Naftali Bennet, the education minister and head of the Jewish Home party, was also quoted as saying after the passing of the law: "This is a day of great pride. It is the day when half a million residents of Judea and Samaria and all the citizens of Israel can pick up their heads and know that not only are we the residents of this country but we are even in the law books of the State of Israel.
The next step is to implement sovereignty of Israel in Maale Adumim, and then to implement the law in all of Judea and Samaria. I will do that when we have 30 seats.

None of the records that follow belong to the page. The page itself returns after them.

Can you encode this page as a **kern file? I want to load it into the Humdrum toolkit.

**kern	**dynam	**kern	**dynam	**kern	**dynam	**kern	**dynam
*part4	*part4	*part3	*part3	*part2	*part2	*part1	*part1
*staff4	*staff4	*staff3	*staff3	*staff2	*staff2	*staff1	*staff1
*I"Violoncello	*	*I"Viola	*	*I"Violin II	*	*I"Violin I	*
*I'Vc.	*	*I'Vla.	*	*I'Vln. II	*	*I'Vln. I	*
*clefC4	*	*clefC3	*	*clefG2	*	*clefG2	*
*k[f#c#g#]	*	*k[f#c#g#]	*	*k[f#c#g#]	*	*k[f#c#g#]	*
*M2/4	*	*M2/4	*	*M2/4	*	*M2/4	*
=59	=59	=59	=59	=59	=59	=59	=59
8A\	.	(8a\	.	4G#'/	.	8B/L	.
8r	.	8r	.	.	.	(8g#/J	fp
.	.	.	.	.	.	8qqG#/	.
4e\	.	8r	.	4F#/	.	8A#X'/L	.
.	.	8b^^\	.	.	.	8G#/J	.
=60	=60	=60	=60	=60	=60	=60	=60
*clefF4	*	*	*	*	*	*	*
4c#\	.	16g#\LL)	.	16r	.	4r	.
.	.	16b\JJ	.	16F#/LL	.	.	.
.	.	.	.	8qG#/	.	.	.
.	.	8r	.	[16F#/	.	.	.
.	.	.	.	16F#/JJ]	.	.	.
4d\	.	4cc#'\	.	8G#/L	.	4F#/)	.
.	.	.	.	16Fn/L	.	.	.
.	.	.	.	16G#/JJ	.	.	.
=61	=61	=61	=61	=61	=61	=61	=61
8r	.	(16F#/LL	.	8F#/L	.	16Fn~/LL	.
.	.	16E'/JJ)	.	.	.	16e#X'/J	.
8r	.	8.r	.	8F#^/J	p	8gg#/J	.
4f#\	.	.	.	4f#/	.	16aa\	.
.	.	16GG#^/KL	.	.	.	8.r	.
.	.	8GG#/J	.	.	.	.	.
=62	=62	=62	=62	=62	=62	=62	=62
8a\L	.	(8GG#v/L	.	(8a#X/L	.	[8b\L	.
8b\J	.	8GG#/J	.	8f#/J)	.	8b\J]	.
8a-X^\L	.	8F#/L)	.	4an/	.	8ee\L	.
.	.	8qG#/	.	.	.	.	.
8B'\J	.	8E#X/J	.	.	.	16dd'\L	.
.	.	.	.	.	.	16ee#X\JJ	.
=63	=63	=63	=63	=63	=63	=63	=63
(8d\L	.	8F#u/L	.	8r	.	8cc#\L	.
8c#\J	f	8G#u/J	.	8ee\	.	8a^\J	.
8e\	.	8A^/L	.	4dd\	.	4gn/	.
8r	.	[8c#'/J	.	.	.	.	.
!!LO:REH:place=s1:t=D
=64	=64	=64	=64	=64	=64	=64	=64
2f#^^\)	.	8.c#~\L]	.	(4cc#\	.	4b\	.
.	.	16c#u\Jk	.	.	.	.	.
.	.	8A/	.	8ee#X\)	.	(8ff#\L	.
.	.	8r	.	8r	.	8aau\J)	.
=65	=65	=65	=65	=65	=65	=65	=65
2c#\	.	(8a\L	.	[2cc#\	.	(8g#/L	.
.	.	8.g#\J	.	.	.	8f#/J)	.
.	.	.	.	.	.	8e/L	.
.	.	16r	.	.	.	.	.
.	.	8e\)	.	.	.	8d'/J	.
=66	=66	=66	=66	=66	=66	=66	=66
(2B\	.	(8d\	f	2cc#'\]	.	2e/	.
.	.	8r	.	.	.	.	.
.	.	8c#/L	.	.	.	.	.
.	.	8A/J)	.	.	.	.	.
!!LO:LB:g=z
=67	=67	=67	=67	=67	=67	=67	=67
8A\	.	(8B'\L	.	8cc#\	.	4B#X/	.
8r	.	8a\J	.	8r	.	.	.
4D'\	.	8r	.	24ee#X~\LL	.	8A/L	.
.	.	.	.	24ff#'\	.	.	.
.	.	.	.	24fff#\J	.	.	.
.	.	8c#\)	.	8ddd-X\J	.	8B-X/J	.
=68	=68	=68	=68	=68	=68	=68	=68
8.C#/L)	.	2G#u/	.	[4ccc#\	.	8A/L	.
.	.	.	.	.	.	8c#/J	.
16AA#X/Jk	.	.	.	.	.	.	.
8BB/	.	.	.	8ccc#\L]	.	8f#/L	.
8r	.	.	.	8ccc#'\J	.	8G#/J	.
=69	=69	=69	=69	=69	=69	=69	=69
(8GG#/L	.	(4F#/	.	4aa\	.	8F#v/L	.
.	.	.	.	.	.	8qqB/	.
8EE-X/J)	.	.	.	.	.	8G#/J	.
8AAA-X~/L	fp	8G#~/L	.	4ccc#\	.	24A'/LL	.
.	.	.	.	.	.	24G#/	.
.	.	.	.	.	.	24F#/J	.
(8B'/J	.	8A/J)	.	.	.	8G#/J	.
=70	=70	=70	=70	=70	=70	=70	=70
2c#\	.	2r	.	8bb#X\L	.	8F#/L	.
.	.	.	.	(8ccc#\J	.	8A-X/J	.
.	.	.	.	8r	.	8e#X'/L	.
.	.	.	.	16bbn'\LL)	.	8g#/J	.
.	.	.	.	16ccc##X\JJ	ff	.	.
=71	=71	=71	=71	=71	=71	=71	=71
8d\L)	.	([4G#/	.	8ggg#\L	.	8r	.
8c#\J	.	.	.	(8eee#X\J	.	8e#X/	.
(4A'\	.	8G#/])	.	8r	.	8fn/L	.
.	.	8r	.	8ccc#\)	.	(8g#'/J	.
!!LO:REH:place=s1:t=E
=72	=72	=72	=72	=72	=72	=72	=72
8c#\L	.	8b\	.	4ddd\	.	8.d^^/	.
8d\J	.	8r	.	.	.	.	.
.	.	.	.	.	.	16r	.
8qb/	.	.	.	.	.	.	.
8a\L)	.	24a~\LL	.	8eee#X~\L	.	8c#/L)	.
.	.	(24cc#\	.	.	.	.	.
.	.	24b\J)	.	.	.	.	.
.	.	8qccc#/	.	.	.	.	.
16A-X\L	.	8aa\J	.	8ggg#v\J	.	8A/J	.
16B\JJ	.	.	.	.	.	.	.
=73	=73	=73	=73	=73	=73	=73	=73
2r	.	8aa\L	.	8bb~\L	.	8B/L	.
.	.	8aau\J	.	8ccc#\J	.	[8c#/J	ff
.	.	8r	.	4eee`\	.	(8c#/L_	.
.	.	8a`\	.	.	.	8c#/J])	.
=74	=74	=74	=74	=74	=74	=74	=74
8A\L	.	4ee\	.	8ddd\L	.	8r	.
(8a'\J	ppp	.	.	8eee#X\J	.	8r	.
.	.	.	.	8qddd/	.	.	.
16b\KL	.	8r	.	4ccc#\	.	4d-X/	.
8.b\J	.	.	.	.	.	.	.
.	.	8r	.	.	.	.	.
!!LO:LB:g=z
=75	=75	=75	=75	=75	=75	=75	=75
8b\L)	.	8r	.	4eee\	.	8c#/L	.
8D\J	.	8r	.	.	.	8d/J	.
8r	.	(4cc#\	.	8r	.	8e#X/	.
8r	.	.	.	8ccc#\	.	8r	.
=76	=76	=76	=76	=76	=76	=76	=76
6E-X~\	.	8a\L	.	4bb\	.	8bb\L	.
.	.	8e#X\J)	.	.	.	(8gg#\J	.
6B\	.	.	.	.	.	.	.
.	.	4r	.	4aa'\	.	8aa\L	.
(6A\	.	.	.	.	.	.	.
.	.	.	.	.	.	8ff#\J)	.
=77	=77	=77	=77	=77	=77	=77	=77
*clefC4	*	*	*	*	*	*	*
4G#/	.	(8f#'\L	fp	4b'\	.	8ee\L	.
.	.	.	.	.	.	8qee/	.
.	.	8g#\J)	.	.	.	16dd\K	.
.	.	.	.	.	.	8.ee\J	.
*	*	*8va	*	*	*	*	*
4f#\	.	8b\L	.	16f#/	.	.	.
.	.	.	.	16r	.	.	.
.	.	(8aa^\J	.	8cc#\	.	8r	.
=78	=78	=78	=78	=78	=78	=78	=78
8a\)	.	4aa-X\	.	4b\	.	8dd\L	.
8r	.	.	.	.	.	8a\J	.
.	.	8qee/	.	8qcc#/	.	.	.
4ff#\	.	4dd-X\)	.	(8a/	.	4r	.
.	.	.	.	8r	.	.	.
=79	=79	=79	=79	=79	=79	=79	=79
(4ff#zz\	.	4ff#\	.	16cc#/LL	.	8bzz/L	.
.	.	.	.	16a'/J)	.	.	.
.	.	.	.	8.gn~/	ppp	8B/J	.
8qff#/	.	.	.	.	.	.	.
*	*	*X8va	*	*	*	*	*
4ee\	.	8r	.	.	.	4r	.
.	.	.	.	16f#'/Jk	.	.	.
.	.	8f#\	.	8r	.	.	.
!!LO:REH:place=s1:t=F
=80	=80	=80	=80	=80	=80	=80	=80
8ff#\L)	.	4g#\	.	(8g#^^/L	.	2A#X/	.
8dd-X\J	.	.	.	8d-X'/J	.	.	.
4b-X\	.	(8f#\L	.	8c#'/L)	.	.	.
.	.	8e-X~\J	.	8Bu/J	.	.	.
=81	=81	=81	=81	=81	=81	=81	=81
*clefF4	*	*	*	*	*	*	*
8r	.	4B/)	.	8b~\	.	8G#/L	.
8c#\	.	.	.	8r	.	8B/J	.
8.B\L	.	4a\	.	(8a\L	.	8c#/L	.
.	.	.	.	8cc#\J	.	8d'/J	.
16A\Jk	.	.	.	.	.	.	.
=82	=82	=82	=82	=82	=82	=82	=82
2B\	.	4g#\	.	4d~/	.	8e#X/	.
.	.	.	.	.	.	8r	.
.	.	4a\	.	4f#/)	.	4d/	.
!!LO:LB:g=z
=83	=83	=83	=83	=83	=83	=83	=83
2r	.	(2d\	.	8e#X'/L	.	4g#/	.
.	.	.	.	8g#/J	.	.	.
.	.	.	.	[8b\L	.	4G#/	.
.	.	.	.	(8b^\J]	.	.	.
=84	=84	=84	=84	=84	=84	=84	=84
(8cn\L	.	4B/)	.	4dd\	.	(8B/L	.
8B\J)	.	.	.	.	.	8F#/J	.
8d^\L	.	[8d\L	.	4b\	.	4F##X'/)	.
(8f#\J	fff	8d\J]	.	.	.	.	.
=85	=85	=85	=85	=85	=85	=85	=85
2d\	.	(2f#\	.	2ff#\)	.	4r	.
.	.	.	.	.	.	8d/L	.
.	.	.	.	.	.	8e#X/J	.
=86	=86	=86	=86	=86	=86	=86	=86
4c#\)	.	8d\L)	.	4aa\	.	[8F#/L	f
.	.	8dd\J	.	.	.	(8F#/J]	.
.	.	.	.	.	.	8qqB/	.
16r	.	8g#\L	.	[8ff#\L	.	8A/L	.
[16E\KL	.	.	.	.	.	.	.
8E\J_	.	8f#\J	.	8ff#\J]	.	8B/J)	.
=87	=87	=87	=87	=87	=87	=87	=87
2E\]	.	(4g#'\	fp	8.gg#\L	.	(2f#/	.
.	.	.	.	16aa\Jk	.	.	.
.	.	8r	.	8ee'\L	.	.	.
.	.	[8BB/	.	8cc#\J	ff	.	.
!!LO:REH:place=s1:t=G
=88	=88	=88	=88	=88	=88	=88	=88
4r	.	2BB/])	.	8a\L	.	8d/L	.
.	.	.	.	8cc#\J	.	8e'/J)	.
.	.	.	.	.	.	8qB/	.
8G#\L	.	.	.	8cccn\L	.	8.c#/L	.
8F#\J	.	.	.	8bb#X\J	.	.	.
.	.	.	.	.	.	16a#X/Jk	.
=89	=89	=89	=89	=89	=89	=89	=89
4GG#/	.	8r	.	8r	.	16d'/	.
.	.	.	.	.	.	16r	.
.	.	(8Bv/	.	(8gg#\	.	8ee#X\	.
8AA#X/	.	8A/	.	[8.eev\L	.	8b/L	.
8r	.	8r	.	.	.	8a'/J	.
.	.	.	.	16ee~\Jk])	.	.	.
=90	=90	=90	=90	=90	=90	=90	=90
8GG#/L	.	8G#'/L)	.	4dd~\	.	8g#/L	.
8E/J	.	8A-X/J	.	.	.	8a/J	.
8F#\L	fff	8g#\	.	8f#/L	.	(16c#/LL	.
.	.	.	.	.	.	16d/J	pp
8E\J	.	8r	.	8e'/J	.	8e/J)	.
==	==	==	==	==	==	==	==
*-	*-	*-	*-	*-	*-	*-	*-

People said it wouldn't happen and here, it has happened.”
Naftali Bennet was unavailable for comment for this report.
Until the appeal date before the Supreme Court, Bishara says a motion has been requested to “freeze the implementation of the law until a final decision is given”. In doing so, it will avoid any possible complications if the law is immediately implemented; complications she stresses that “might be irreversible steps”.
Despite the fact that this law is a major shift in Israel policy towards the West Bank, it has attracted little international attention.
Erakat says much of this stems from the fact that there is simply extensive “fatigue around this issue, especially in the current context of on-going war in the middle east in Syria”, in Yemen and the instability across the region following the Arab spring uprisings.
Added to that is the fact that after 50 years of occupation by Israel, the international community remains unable to resolve this issue, making it the “last thing that most leaders want to deal with” asserts Erakat.
In addition to this law, Israel’s security cabinet approved on March 30 the building of the first new settlements in the West Bank…the first time in two decades.
It remains to be seen what the future holds for the West Bank.